The counter example is instructive: What would the world be like if everyone was out for themselves at some absolute level? To even consider it requires the negation of the central premise: without some system of order there would be no life in the first place, and without the fantastical ordered system of social designs, from language to learned perceptual consistencies, every human ‘mind’ would be mush. The delusional condition that claims self-sufficient individualism in a world of cell-phone towers, super highways and international economic mechanisms is really just the most modern brand of the failure to make the difficult and complex transition from infantile to adult cognition [2].

Work in a community is measured against the value to the community first and to the individual second.  It is this order of priority that is most frightening to our present colony of “aliens.” Personal and individual “freedom” is supposed to be inviolable, but what this really refers to is impunity not freedom at all (see The Nature of Impunity on my companion blog).  This natural and essential order of priority organizes and gives meaning to work – actually removes the “job” from work and returns work to activities of purpose.  That we have moved so very far from that design in no way implies that such movement and such distance is a good thing or even a possible thing.

The adaptive pragmatism that has led us to this moment can be more and more clearly seen as an adaptive dead-end, the kind of random “effort” that litters evolutionary and adaptive history.  Human work – the collected activities in which we have engaged – is the prime mover of the events that presently surround us, and surround all of earth’s living processes.

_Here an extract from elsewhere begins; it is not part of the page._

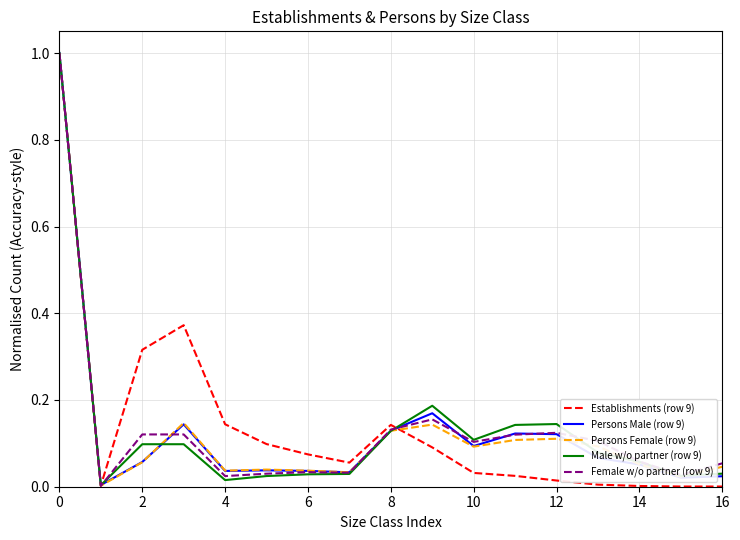

Which series has the largest range (max minus min)?

Establishments (row 9)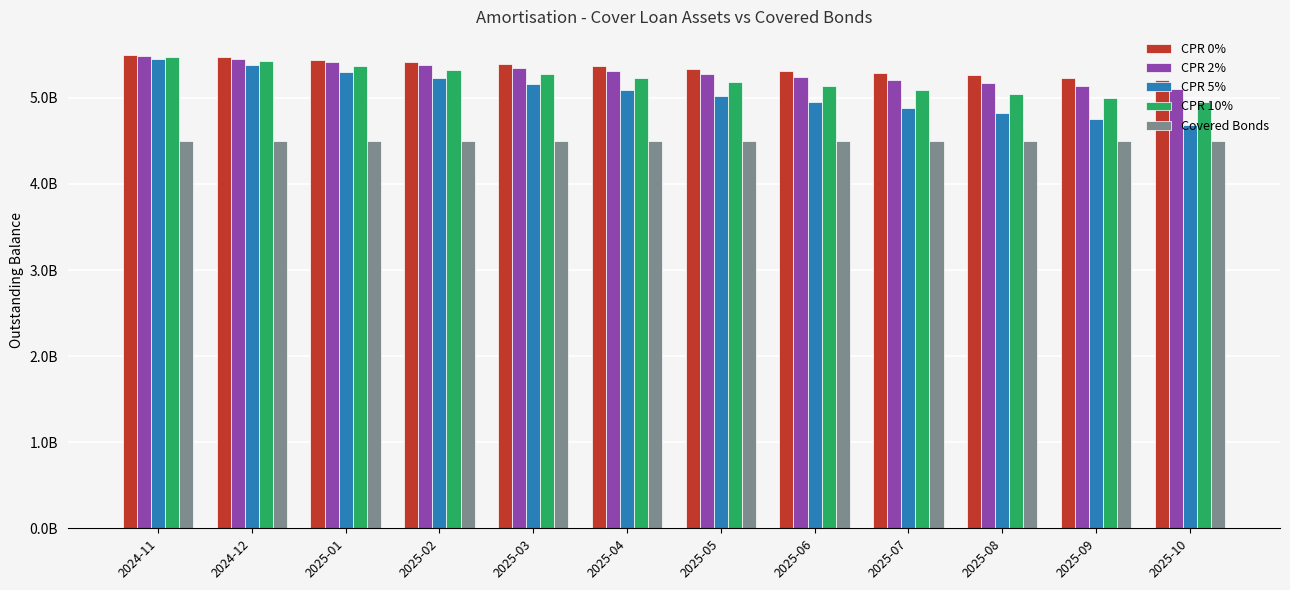

What are all the series names shown in the legend?

CPR 0%, CPR 2%, CPR 5%, CPR 10%, Covered Bonds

Should not these concerns be of primary importance to economics?  The answer seems to be, no.  Present day economics is concerned with studying, if not actually supporting, maximizing profits, minimizing costs, optimizing input/output ratios, discovering financializing devices, “controlling” economies, growing wealth – by and large, to return to Bertrand Russell’s styling in essay two, to alter the position of as much matter relative to other matter as possible, and to convert as much of that activity into profit making as possible; all with monumental, studied, disregard for any of the concerns and issues that might inhibit these actions.

The work activities of billions of people doing many thousands of different kinds of jobs is taken as a given rather than as a great mystery and even greater destructive force. Work as we presently understand it is a means for creating and increasing profits.  The shift from activities of work that had, in their origin, the most primary and essential functions in life generates two vast questions: how the shift of work from essential life functions became essential to profits and the consequences of all this non-adaptive activity has on the natural world.

I am again closing in on my self-imposed limit of about 2000 words and will, therefore, have to make a fourth part to this essay.

[1] It is instructive to look at Marx’s understanding of historical process in this context.

[2] I have written before about the adult condition not being a state that everyone can or should attain in the natural community – that ‘adult’ is a personality/talent style like extrovert or musician.  The human community could contain a wide variety of options for human expression with certain people embodying the qualities that others could adopt acutely in times of need.  When communities are lost as a primary organizational design, humans lose that reservoir of optional experience, thus the pathology of celebrity.